MCTP/PLDM BMC-host communication design

Fri Jan 21 15:37:29 AEDT 2022

Hi Tung,

> Appreciated of your comments. We are using theuserspace MCTP and will
> consider moving to kernel space MCTP as the suggestion. 
> Because of the specific requirements, we look forward for simpler
> way. In our case, we have on-chip sensors and events which are
> allocated in both 2 sockets, and the situation is: we must send the
> PLDM command to poll the data.

Yes, that all sounds fine.

> If using 2 interfaces to communicate
> with host, I think it would be complex when sending to multiple
> sockets. 

[We're at risk of overloading the term "socket" here, as it also refers
to the kernel interface to the MCTP stack - the sockets API. So I'll use
the word "CPU" instead, referring to the physical device, being the
MCTP/PLDM endpoint]

If you're using the kernel stack, there's no real additional complexity
with the two-interface model; you would just configure each interface,
and set up routes to each CPU EID. This is a once-off configuration at
BMC boot time. If you're using dynamic addressing, mctpd takes care of
that for you.

The PLDM application only needs to have knowledge of the EIDs of the
CPUs - the kernel handles the routing of which interface to transmit
packets over, based on the packets' destination EIDs.

> The things should be considered as :
> + If a socket is problem during runtime, is the process of MCTPL/PLDM
> still ok

The MCTP stack on the BMC will be fine. I assume the BMC PLDM
application will timeout any pending requests, and should handle that
gracefully too.

> + If one, or more socket problem. Can we reboot the whole system to
> recover ?

You could, but that's pretty heavy-handed. There should be no need to
reboot the BMC at all. And for the CPU's MCTP implementation, I assume
there's a way to perform recovery there, rather than requiring a host
reboot.

The two-interface architecture does give you more fault-tolerance there;
if one CPU's MCTP stack is not reachable, it doesn't prevent
communication with the other.

> When using 1 interface, i think:
> + From the host side, socket 0 (master) should manage its other
> sockets, (might be not via SMBus, but other faster sockets
> communication).

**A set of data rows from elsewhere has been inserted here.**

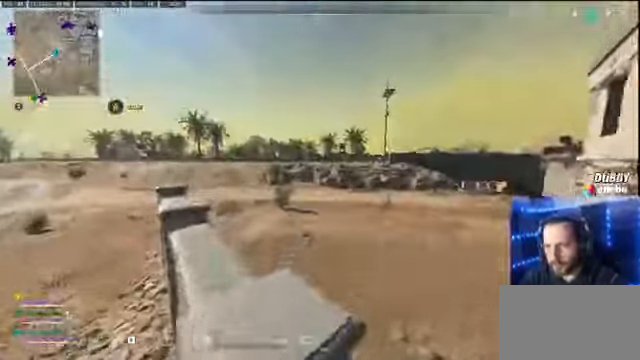
Gameplay with keyboard and mouse; each line is a JSON object with the keys and mouse buttons held at the frame after it. "events" lists presses ("down") and releases ("up") of "1", "2", "3", "4", "5", "a", "alt", "c", "caps_lock", "ctrl", "d", "e", "f", "g", "q", "r", "s", "shift", "space", "t", "tab", "v", "w", "x", "z" and "mouse_wheel" between this image and that frame as [ms after this image, input, new state], when the widget could be followed in between. "mouse_wheel" = the "wheel" button of the "mouse" list. No other keys are recorded. "wheel" means that the mouse wheel is clicked or scrolled. Not read: mouse_move.
{"keys": ["a", "w"], "mouse": [], "events": [[200, "w", "up"], [433, "w", "down"]]}
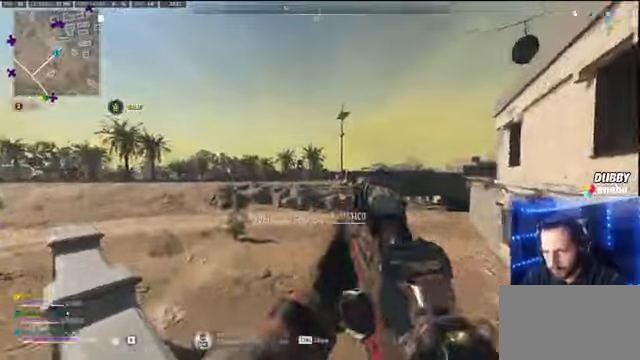
{"keys": ["d"], "mouse": [], "events": [[66, "a", "up"], [166, "w", "up"], [400, "d", "down"]]}
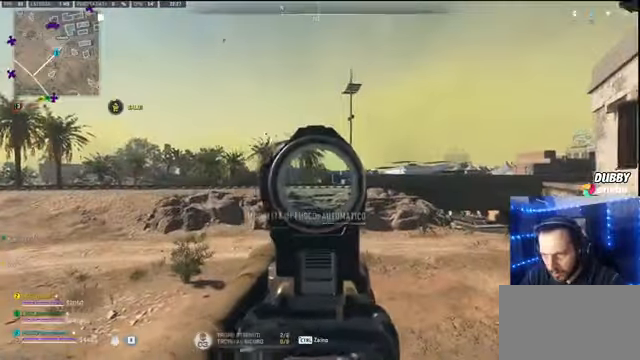
{"keys": ["d"], "mouse": [], "events": [[33, "d", "up"], [433, "d", "down"]]}
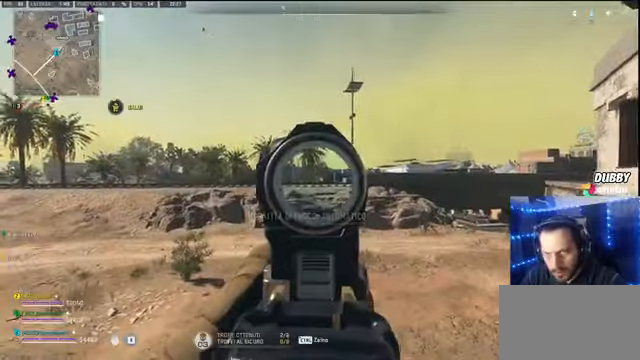
{"keys": ["a"], "mouse": [], "events": [[66, "d", "up"], [433, "a", "down"]]}
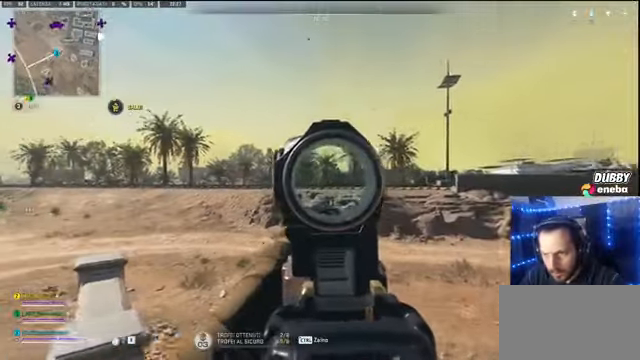
{"keys": ["w"], "mouse": [], "events": [[133, "a", "up"], [366, "w", "down"]]}
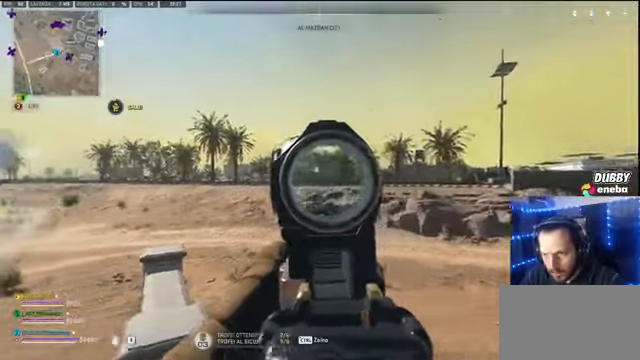
{"keys": ["shift", "w"], "mouse": [], "events": [[133, "a", "down"], [266, "shift", "down"], [433, "a", "up"]]}
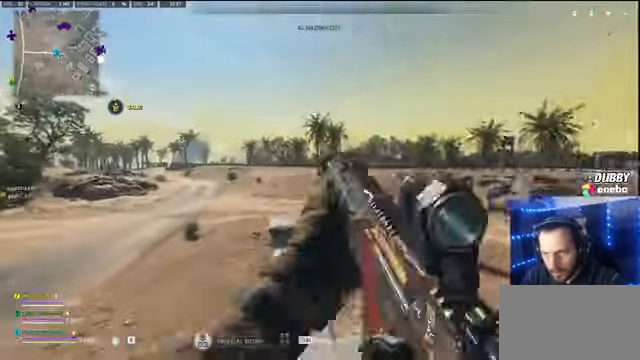
{"keys": ["shift", "w"], "mouse": [], "events": [[333, "a", "down"], [400, "a", "up"]]}
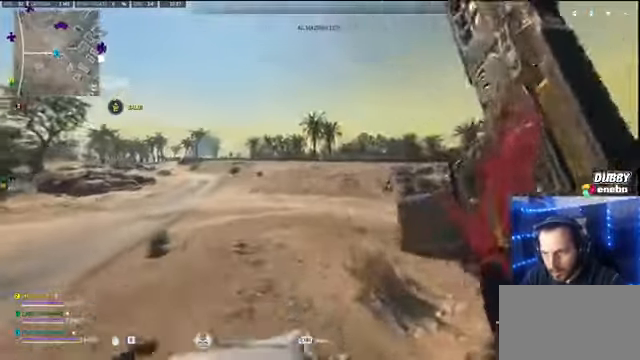
{"keys": ["shift", "w"], "mouse": [], "events": []}
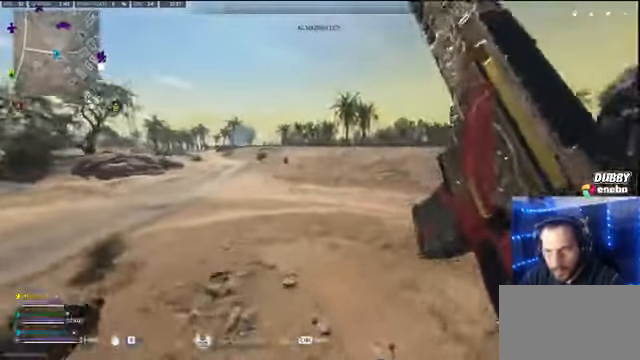
{"keys": ["w"], "mouse": [], "events": [[133, "mouse_wheel", "down"], [233, "mouse_wheel", "up"], [233, "shift", "up"], [333, "shift", "down"], [466, "shift", "up"]]}
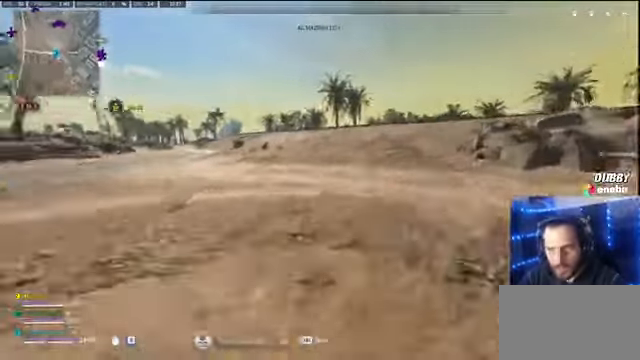
{"keys": ["shift", "w"], "mouse": [], "events": [[233, "shift", "down"], [333, "shift", "up"], [400, "shift", "down"]]}
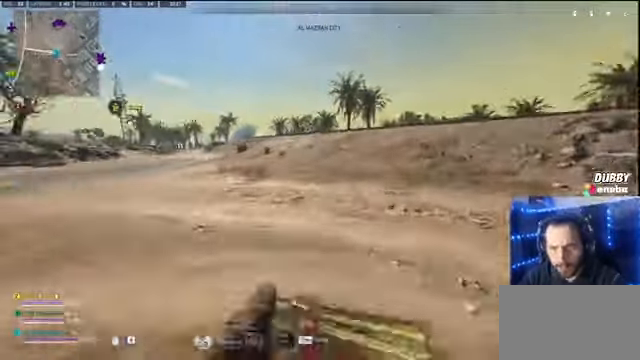
{"keys": ["shift", "w"], "mouse": [], "events": [[33, "shift", "up"], [133, "shift", "down"], [166, "shift", "up"], [300, "shift", "down"]]}
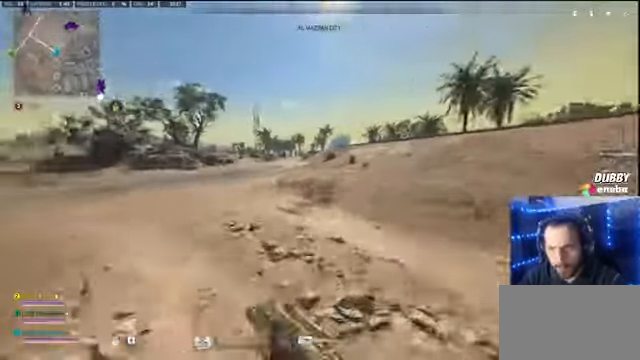
{"keys": ["a", "shift", "w"], "mouse": [], "events": [[367, "a", "down"]]}
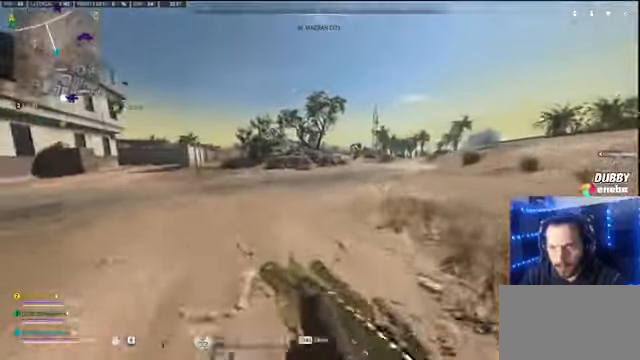
{"keys": ["a", "shift", "w"], "mouse": [], "events": []}
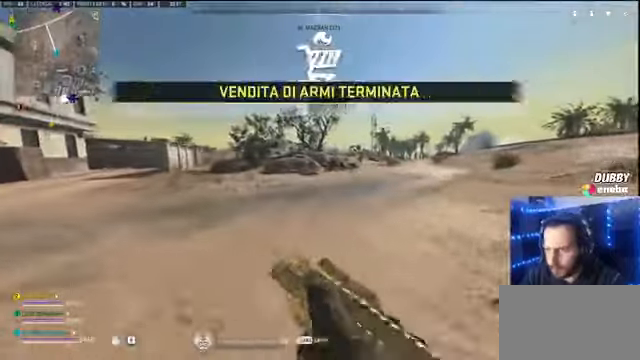
{"keys": ["a", "shift", "w"], "mouse": [], "events": []}
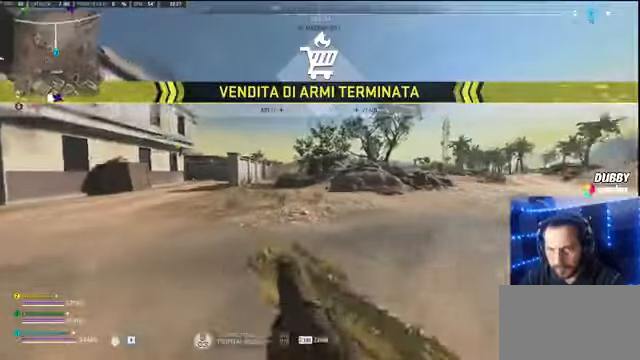
{"keys": ["a", "shift", "w"], "mouse": [], "events": []}
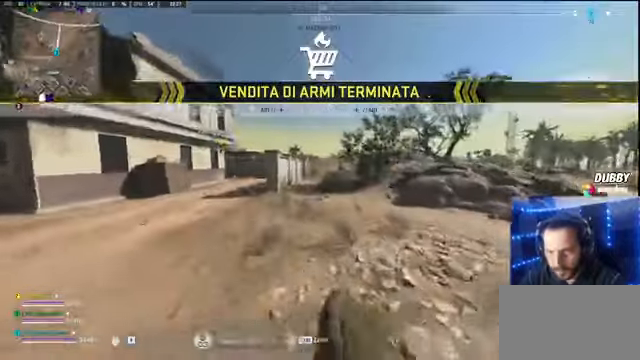
{"keys": ["w"], "mouse": [], "events": [[67, "shift", "up"], [100, "a", "up"]]}
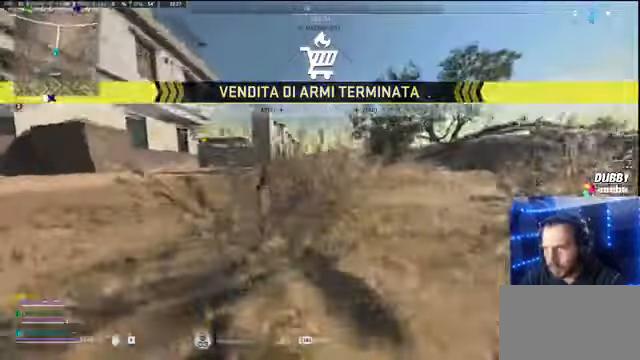
{"keys": ["shift", "w"], "mouse": [], "events": [[100, "shift", "down"], [234, "shift", "up"], [300, "shift", "down"], [400, "shift", "up"], [434, "shift", "down"]]}
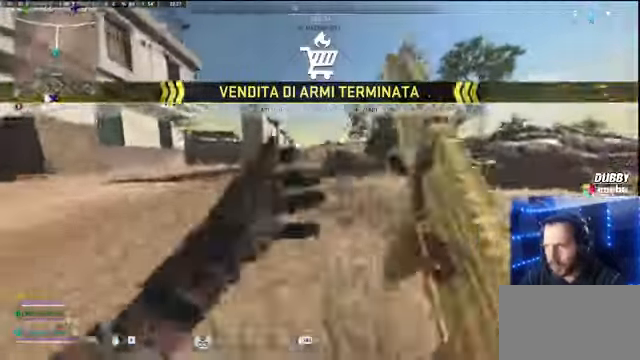
{"keys": ["shift", "w"], "mouse": [], "events": []}
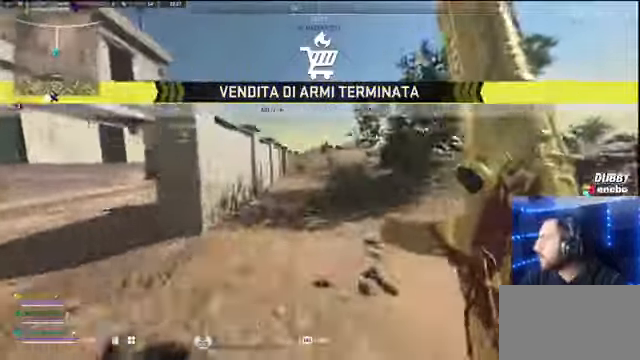
{"keys": ["shift", "w"], "mouse": [], "events": []}
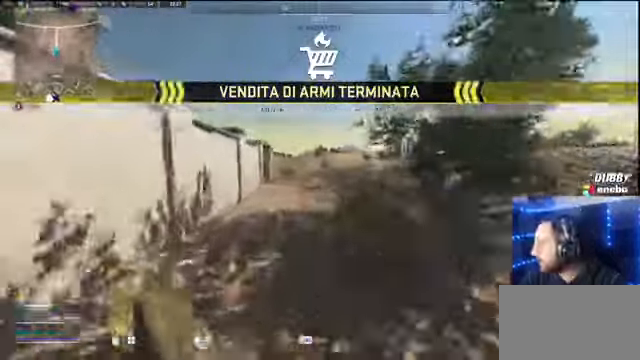
{"keys": ["w"], "mouse": [], "events": [[300, "shift", "up"]]}
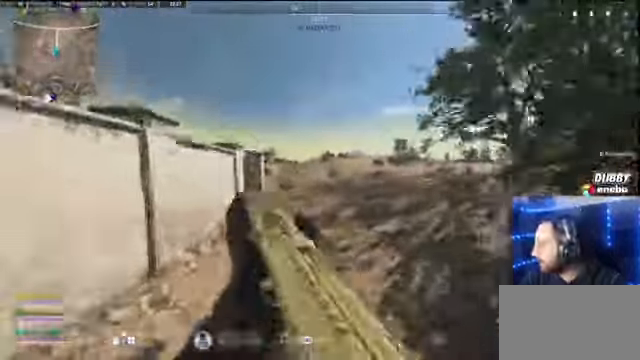
{"keys": ["w"], "mouse": [], "events": [[434, "shift", "down"], [500, "shift", "up"]]}
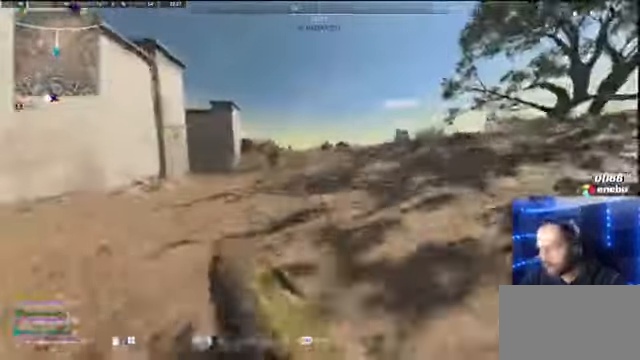
{"keys": ["shift", "w"], "mouse": [], "events": [[100, "shift", "down"], [200, "shift", "up"], [234, "shift", "down"]]}
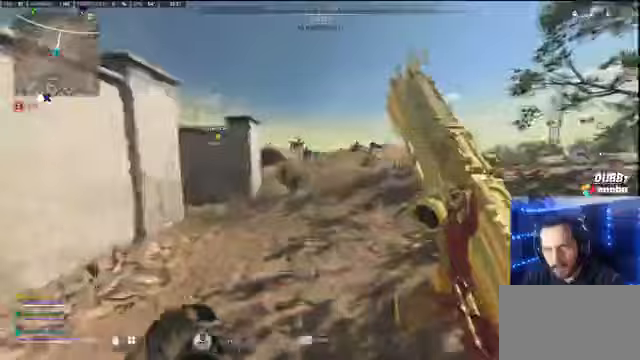
{"keys": ["shift", "w"], "mouse": [], "events": []}
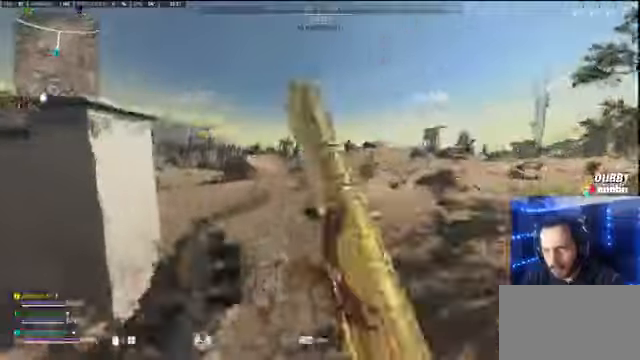
{"keys": ["shift", "w"], "mouse": [], "events": []}
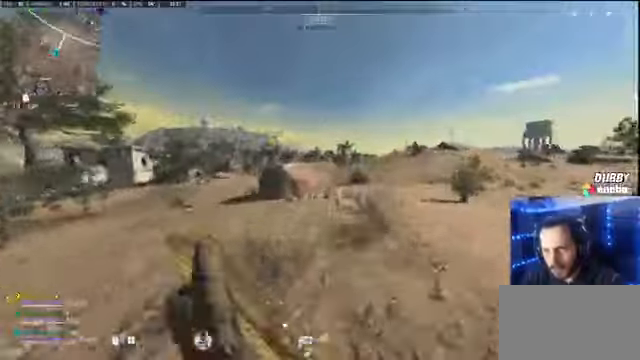
{"keys": ["shift", "w"], "mouse": [], "events": []}
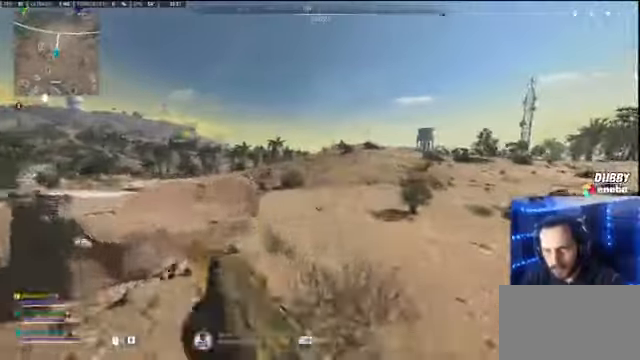
{"keys": ["shift", "w"], "mouse": [], "events": []}
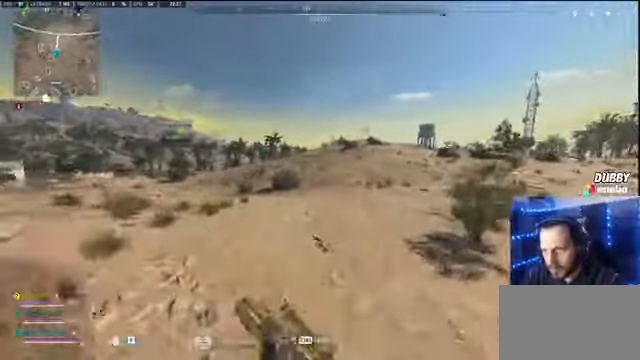
{"keys": ["w"], "mouse": [], "events": [[233, "shift", "up"]]}
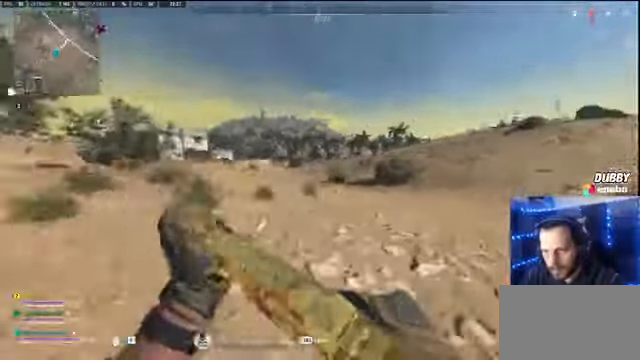
{"keys": ["shift", "w"], "mouse": [], "events": [[167, "d", "down"], [233, "shift", "down"], [300, "d", "up"], [400, "shift", "up"], [433, "shift", "down"]]}
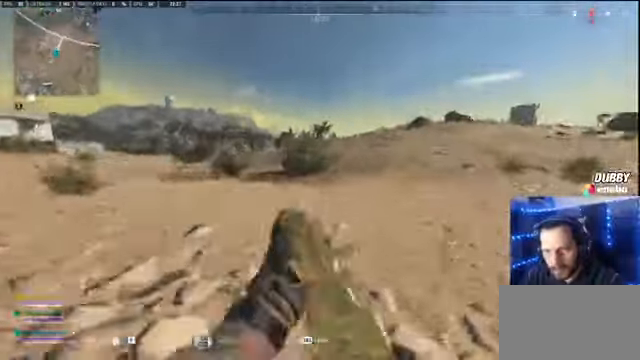
{"keys": ["shift", "w"], "mouse": [], "events": [[33, "shift", "up"], [233, "shift", "down"]]}
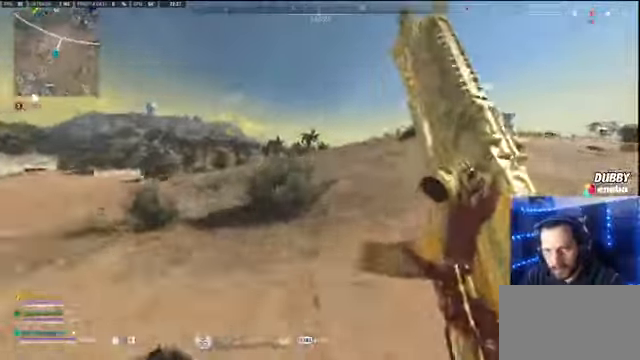
{"keys": ["w"], "mouse": [], "events": [[233, "space", "down"], [367, "shift", "up"], [367, "space", "up"]]}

Of course, the more work should be implemented in the
> firmware, and you have pointed.
> + BMC just recover the system (via reboot) when socket 0 issue,
> otherwise it does properly

Not sure what you mean by "it does properly" there - but I think avoiding
host reboots would definitely be a good thing. Also, if the fault on
CPU0 isn't recoverable, you won't be able to perform any communication
with CPU1.

Regards,

Jeremy